State Board Report

October 2008

Tension is obvious between forces moving toward globalization of standards and the other forces developing, maintaining and enforcing US standards, Public Company Accounting Oversight Board Founding Member Bill Gradison observed in an address on September 16 at North Carolina State University. He pointed out that the current “state of play” involves two sets of accounting standards GAAPand IFRS (with numerous local variations) and three sets of auditing standards which are each in a state of flux: “the ISAs toward which many non‐US jurisdictions seem to be moving, the ASB standards which apply to non‐issuers in the United States (and are conceptually ‘ISAs plus’), and the PCAOB standards for issuers.”

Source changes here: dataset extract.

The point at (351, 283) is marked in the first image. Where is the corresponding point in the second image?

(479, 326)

“My personal view,” Mr. Gradison said, “is that in the long run adoption of a single high‐quality auditing standard ought to be the primary goal. That, however, is not an endorsement of the ISAs. In fact, PCAOB is in the process of replacing its interim standards and the new PCAOB standards will go beyond the ISA’s. As a practical matter, the chances of full convergence of these two standards are somewhere between zero and nil since there has not – to put it mildly – been a rush of non‐US standards writers to adopt anything close to PCAOB’s internal control over financial reporting standard – AS5 which is required by Section 404 of Sarbanes‐Oxley. At precisely the same time as PCAOB is revising its interim standards, according to John Kellas, Chairman of the International Auditing and Assurance Standards Board, International Standards of Auditing ‘are used or being adopted by more than 100 countries’ and are being applied by the larger firms to their international audit work.”

Mr. Gradison pointed out that part of the PCAOB’s Strategic Plan for 2008 committed the Board to playing “a leadership role in international efforts to improve auditor oversight and auditing practices worldwide and reduce duplication of effort” by examining “the implications for the PCAOB’s mission of multiple auditing standards and varying audit environments across global capital markets and consider how the Board should respond.”